[EXERCISE DATA]
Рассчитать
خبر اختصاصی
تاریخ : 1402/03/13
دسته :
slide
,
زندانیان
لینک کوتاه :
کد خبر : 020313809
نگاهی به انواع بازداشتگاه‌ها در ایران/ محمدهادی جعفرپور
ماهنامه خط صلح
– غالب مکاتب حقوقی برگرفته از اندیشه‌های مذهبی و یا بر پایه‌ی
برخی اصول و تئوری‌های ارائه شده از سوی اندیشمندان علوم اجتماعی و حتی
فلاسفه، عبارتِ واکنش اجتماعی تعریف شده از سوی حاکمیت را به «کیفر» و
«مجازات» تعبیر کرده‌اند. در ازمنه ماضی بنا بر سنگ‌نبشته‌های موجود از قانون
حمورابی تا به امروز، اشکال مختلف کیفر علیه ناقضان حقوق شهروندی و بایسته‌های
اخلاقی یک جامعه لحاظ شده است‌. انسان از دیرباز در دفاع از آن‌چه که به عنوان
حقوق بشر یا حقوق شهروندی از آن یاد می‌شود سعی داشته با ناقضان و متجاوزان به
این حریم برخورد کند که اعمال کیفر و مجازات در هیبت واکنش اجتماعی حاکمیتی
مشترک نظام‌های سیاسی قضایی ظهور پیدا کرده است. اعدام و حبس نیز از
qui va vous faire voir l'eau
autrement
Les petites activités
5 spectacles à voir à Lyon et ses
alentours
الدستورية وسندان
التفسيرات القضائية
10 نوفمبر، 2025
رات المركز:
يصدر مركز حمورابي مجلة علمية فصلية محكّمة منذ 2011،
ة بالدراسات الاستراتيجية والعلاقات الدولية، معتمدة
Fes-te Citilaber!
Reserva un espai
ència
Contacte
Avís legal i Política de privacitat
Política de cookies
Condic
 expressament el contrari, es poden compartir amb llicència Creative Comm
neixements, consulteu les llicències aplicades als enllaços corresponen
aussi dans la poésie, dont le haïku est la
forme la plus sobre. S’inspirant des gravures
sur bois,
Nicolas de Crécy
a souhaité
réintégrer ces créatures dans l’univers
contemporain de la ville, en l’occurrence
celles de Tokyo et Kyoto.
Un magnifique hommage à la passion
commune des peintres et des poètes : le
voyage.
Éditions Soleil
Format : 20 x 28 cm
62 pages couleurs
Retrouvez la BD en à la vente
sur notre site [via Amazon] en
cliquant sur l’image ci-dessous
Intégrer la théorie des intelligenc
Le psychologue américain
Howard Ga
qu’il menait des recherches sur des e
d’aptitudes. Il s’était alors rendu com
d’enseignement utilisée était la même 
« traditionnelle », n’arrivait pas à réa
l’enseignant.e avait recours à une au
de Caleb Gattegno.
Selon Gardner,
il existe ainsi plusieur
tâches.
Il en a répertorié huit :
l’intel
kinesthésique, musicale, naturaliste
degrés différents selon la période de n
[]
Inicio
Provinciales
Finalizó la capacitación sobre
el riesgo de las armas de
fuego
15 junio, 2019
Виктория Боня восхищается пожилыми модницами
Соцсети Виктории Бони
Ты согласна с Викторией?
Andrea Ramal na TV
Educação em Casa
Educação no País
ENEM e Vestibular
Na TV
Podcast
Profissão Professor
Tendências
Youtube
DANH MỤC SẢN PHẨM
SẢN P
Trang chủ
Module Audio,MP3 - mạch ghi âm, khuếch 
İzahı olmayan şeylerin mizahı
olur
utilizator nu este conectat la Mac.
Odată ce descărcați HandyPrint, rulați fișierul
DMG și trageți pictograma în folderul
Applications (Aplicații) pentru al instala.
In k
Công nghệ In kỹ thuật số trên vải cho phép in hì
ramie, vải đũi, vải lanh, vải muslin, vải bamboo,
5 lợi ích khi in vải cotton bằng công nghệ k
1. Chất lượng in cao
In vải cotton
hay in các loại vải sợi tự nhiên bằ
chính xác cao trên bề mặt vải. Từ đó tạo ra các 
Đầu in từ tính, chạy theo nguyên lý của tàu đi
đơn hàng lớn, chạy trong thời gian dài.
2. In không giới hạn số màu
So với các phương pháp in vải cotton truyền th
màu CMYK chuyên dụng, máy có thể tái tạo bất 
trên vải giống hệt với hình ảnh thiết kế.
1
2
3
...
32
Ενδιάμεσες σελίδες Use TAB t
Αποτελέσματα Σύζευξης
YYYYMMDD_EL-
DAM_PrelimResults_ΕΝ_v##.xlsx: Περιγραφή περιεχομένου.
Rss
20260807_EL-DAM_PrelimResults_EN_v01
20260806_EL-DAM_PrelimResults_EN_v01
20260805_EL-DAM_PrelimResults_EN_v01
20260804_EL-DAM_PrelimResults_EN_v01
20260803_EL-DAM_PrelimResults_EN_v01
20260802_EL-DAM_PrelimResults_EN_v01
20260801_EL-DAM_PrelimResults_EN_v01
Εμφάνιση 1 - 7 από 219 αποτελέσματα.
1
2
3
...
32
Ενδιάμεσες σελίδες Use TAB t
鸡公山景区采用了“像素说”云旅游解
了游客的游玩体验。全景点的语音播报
[/EXERCISE DATA]
WHAT YOU WILL DO
Give back exactly the lines above, from the line containing "Le psychologue américain" through the line containing "Module Audio,MP3 - mạch ghi âm, khuếch", with both end lines and nothing more.

ANSWER AREA
Le psychologue américain
Howard Ga
qu’il menait des recherches sur des e
d’aptitudes. Il s’était alors rendu com
d’enseignement utilisée était la même 
« traditionnelle », n’arrivait pas à réa
l’enseignant.e avait recours à une au
de Caleb Gattegno.
Selon Gardner,
il existe ainsi plusieur
tâches.
Il en a répertorié huit :
l’intel
kinesthésique, musicale, naturaliste
degrés différents selon la période de n
[]
Inicio
Provinciales
Finalizó la capacitación sobre
el riesgo de las armas de
fuego
15 junio, 2019
Виктория Боня восхищается пожилыми модницами
Соцсети Виктории Бони
Ты согласна с Викторией?
Andrea Ramal na TV
Educação em Casa
Educação no País
ENEM e Vestibular
Na TV
Podcast
Profissão Professor
Tendências
Youtube
DANH MỤC SẢN PHẨM
SẢN P
Trang chủ
Module Audio,MP3 - mạch ghi âm, khuếch 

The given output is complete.